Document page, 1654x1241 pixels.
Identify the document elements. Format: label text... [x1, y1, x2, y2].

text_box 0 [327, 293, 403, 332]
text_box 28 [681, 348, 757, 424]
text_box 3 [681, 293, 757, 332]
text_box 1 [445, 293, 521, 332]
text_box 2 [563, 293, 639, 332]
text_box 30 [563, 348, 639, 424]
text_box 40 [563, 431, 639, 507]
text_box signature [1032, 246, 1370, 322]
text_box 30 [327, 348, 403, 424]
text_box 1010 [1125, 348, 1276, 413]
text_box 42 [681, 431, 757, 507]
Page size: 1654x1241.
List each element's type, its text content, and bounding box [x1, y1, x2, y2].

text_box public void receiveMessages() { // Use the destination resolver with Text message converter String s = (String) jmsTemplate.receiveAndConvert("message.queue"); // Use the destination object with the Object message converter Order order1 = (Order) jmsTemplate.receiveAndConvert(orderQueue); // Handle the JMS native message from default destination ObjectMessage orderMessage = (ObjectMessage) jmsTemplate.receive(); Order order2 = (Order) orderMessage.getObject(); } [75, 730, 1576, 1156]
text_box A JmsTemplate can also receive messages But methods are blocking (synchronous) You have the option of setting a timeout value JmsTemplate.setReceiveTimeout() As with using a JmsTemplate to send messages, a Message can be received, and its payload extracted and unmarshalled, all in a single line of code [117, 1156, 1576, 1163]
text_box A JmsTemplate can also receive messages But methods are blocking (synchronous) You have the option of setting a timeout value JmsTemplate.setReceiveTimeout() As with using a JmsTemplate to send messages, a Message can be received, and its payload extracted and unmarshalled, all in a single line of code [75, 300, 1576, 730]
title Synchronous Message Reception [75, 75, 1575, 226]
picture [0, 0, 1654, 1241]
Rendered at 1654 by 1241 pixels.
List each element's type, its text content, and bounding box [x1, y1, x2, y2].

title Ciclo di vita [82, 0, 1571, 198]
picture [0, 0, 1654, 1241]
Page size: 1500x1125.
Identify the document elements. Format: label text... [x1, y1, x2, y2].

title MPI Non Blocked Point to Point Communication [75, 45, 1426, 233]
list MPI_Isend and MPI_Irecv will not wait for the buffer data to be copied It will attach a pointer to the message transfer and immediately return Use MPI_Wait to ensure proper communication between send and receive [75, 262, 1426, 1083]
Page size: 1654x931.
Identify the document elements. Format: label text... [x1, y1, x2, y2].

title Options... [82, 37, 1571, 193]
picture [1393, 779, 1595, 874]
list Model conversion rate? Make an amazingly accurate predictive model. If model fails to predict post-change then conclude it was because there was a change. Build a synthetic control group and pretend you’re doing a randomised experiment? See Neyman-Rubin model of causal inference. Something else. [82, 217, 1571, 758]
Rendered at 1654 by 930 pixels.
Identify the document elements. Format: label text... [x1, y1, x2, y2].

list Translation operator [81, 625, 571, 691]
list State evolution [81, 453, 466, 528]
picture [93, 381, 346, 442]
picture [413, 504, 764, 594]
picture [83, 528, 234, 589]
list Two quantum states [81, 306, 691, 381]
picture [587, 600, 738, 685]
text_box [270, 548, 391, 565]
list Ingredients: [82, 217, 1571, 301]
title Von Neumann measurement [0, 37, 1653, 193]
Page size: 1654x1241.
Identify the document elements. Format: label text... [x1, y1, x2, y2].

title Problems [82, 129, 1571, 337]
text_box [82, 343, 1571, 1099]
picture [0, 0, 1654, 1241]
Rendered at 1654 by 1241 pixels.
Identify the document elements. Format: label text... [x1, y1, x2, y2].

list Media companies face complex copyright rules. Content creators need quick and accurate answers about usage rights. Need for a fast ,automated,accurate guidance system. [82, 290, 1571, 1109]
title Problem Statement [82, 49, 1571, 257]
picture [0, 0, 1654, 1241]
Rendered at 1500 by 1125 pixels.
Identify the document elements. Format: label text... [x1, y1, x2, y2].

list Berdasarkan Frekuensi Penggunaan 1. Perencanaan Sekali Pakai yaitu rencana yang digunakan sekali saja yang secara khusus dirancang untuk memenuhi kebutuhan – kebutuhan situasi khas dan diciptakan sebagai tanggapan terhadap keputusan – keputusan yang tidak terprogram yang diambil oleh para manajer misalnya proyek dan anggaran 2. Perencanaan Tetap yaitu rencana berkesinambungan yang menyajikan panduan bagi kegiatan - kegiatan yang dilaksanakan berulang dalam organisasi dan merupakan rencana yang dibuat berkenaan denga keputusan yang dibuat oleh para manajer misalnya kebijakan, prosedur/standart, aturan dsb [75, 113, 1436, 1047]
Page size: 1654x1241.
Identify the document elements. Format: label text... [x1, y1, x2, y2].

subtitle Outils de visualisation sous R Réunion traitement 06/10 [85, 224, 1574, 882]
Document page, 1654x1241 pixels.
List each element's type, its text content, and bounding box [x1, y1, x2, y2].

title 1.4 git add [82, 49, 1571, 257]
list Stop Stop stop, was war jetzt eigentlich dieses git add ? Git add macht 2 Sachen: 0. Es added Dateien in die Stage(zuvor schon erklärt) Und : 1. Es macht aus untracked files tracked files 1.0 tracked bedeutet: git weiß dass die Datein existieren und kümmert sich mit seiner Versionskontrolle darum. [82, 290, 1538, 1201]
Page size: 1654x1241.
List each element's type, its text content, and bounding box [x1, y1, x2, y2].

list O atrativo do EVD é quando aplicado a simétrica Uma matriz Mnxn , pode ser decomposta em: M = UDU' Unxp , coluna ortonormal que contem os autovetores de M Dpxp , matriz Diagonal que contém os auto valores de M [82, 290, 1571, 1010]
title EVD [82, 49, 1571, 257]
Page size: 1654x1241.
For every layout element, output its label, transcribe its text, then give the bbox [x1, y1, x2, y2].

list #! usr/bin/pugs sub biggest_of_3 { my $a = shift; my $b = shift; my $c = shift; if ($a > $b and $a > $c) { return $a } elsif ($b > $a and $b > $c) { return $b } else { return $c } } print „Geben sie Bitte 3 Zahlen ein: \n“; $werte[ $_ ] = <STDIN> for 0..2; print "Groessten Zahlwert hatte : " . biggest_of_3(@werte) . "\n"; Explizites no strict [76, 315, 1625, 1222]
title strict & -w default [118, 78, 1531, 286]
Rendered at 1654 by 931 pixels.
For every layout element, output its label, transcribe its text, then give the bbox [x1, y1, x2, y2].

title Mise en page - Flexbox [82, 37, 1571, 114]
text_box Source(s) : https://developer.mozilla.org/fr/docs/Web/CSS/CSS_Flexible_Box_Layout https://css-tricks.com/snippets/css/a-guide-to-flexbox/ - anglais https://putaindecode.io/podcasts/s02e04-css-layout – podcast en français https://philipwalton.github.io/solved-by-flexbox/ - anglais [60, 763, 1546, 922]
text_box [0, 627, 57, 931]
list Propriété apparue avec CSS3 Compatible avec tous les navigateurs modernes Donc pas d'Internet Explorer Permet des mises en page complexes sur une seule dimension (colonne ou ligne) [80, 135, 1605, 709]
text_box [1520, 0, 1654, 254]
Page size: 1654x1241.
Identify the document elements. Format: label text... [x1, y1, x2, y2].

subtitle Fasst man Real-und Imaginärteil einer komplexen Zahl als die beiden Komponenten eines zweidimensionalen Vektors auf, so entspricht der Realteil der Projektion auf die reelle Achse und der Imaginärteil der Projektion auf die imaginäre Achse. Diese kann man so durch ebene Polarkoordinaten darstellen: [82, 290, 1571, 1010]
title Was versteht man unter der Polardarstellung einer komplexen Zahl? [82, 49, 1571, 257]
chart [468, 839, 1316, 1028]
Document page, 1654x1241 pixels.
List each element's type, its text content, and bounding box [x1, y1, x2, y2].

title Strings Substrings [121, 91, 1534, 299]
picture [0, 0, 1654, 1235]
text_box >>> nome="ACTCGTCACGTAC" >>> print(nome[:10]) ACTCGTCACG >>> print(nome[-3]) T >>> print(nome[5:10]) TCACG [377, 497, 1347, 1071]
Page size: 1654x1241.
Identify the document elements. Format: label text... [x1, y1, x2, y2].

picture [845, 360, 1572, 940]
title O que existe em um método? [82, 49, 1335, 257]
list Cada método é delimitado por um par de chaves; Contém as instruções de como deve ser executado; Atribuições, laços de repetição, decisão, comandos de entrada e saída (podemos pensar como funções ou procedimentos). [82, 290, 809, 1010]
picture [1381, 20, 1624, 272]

• **What to work on**
Copy the lines of the material above word for word, starting with the line that contains "Rendered at 1654 by 930 pixels." and going on through the line that contains "list Two quantum states [81, 306, 691, 381]", both included.

• **Answer for the task**
Rendered at 1654 by 930 pixels.
Identify the document elements. Format: label text... [x1, y1, x2, y2].

list Translation operator [81, 625, 571, 691]
list State evolution [81, 453, 466, 528]
picture [93, 381, 346, 442]
picture [413, 504, 764, 594]
picture [83, 528, 234, 589]
list Two quantum states [81, 306, 691, 381]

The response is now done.